На Масленицу появлялся еще один вид пассажирского транспорта — вейки [143]. В город на это время приезжали крестьяне на своих лошадях, в легких саночках. Это были большей частью представители финских племен: карелы, ингерманландцы, ижоры, которые в просторечии именовались чухнами. Лошадей они украшали красочной сбруей, бубенцами и ленточками. Дугу и оглобли также украшали. Большая часть населения столицы, особенно простолюдины, катались на вейках с детишками, преимущественно днем, а вечером катались мужья с женами и рабочая молодежь. На улицах раздавались звуки гармошки, пение, и полиция не запрещала — была Масленица. Иногда днем на вейках ездили и деловые люди: лошадки бойкие, санки удобные, брали недорого, даже дешевле извозчиков. Город они знали плохо и за любой конец запрашивали 30 копеек, что устраивало тех седоков, которым надо было ехать далеко.
Для повышения заработка некоторые извозчики подделывались под «веек», запрягали лошадей в деревенские сани, украшали их и даже запрашивали те же 30 копеек. Желая окончательно сойти за «чухну», они коверкали родную речь, говоря седокам: «Триссись копеек».

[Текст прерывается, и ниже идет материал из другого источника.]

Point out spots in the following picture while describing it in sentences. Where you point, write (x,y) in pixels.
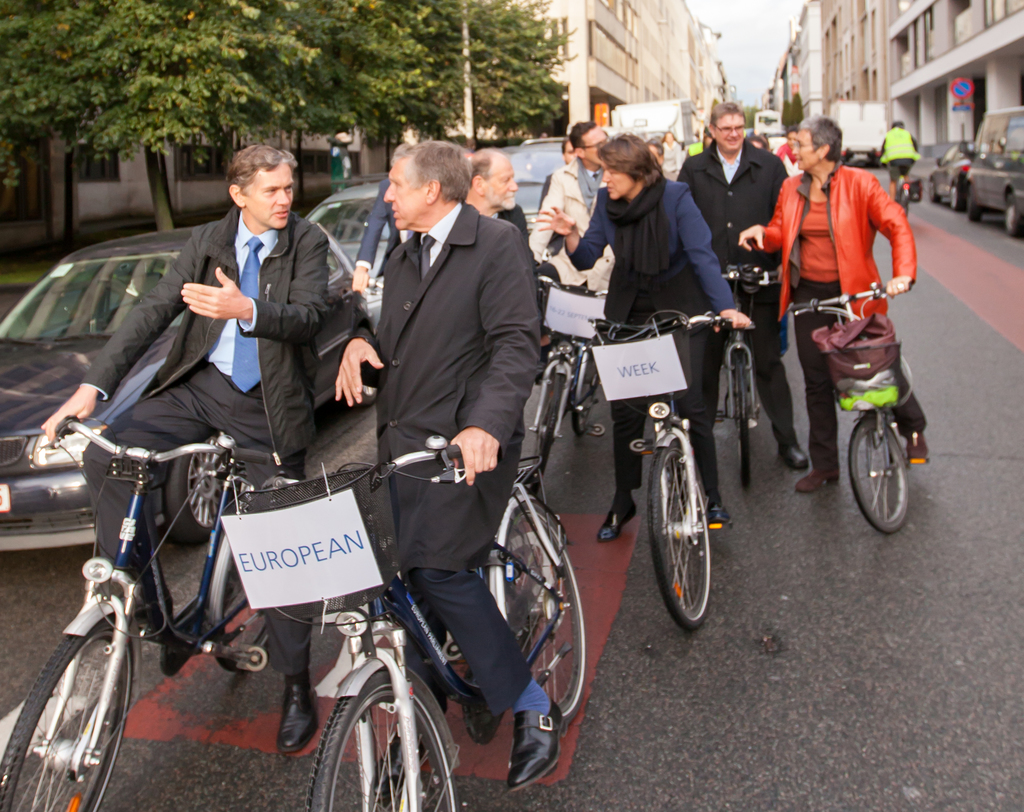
This picture is taken on a road (705,629). There are many people (774,162) sitting on bicycles (375,705) and talking. There is a board (639,381) hanging to the most of the bicycles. Beside to them there are cars (138,285) parked. In the background (518,130) there are buildings (791,65), sky (773,61) and trees (318,103).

Много было в столице и собственных выездов. Их имели аристократы, крупные чиновники, банкиры, фабриканты, купцы. Экипажи у собственников были самые разнообразные: кареты, коляски одноконные и пароконные, фаэтоны в английской запряжке [144]с грумом в цилиндре (вместо кучера), с высоким стоящим хлыстом, «эгоистки» на высоких колесах, мальпосты на двух высоких колесах, шарабаны на одного или двух седоков без кучера; большое разнообразие было и в санях — одноконные, пароконные с запряжкой с дугой и в дышле. На лошадях сетки, чтобы на седоков не летели комья снега с лошадиных копыт. Мы застали еще кареты и пароконные сани с запятками: с площадкой сзади, на которой стоял лакей. Обыкновенно же лакей сидел рядом с кучером на козлах [145]. Некоторые кареты и ландо имели на дверцах золотые гербы или короны, свидетельствующие о том, что выезд принадлежит «сиятельному» лицу.
Собственники гордились своими выездами — это был показатель их богатства, значит, и положения в свете. Купцы, фабриканты и прочие буржуи ездили без лакеев. В наше время езда с лакеями уже отдавала чем-то архаичным.

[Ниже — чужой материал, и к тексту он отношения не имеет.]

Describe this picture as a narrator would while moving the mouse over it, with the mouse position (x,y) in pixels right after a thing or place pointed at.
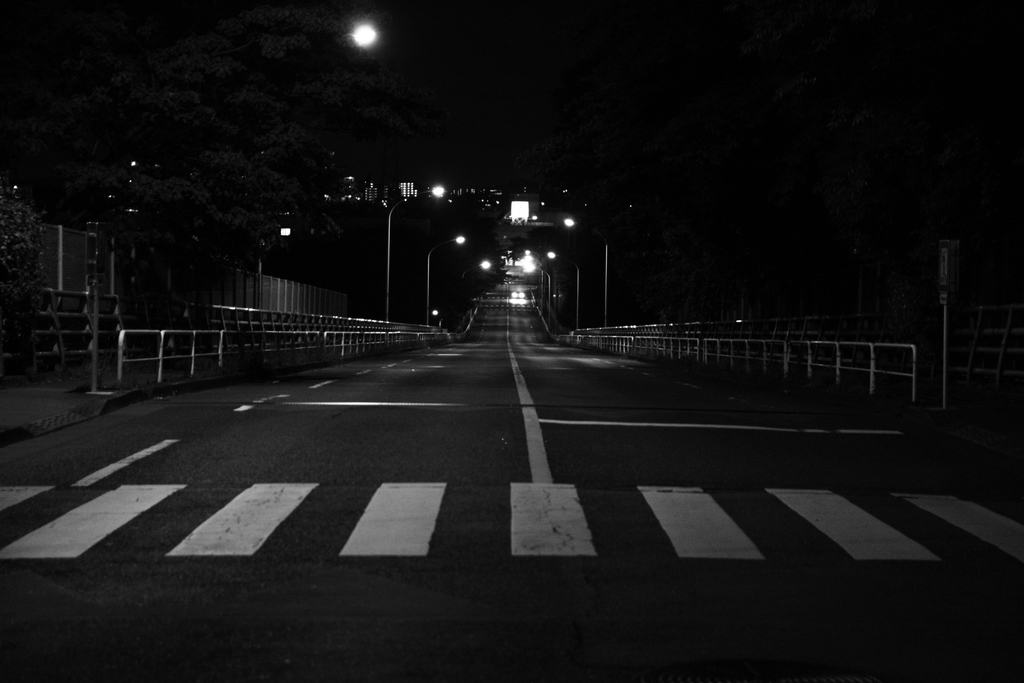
At the bottom of the picture (634,517), we see the road (480,535). On either side of the road (612,531), we see an iron railing (619,326) and street lights (390,250). There are trees (302,203) and buildings (371,182) in the background (456,247). At the top of the picture (372,29), we see a street light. In the background (360,209), it is black in color. This picture is clicked in the dark.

Особой пышностью отличались дворцовые и посольские выезды. Самым парадным дворцовым выездом было ландо «адамон» с запряжкой шестеркой белых лошадей цугом по две. Кучера не было, а на каждой левой лошади сидел форейтор, одетый под жокея. Так выезжала обыкновенно царица с детьми. В дворцовом Конюшенном ведомстве было много всевозможных экипажей, особенно карет, в которых ездили и зимой. Экипажи эти ничем особенно не отличались, разве только добротностью, а иногда и старомодностью. Дворцовыми выездами пользовались кроме членов царской фамилии приближенные им лица, министры и высшие чиновники Дворцового ведомства.
В Конюшенном же ведомстве состояли выезды для обслуживания императорских театров [146]— большие неуклюжие кареты старого образца. Эти кареты подавались «солистам его величества» и другим крупным артистам. Подавались они и для учениц Театрального училища для вывоза на спектакли с их участием или как зрителей. Учеников Театрального училища везли на открытых длинных линейках, на которых они сидели с обеих сторон, спинами друг к другу.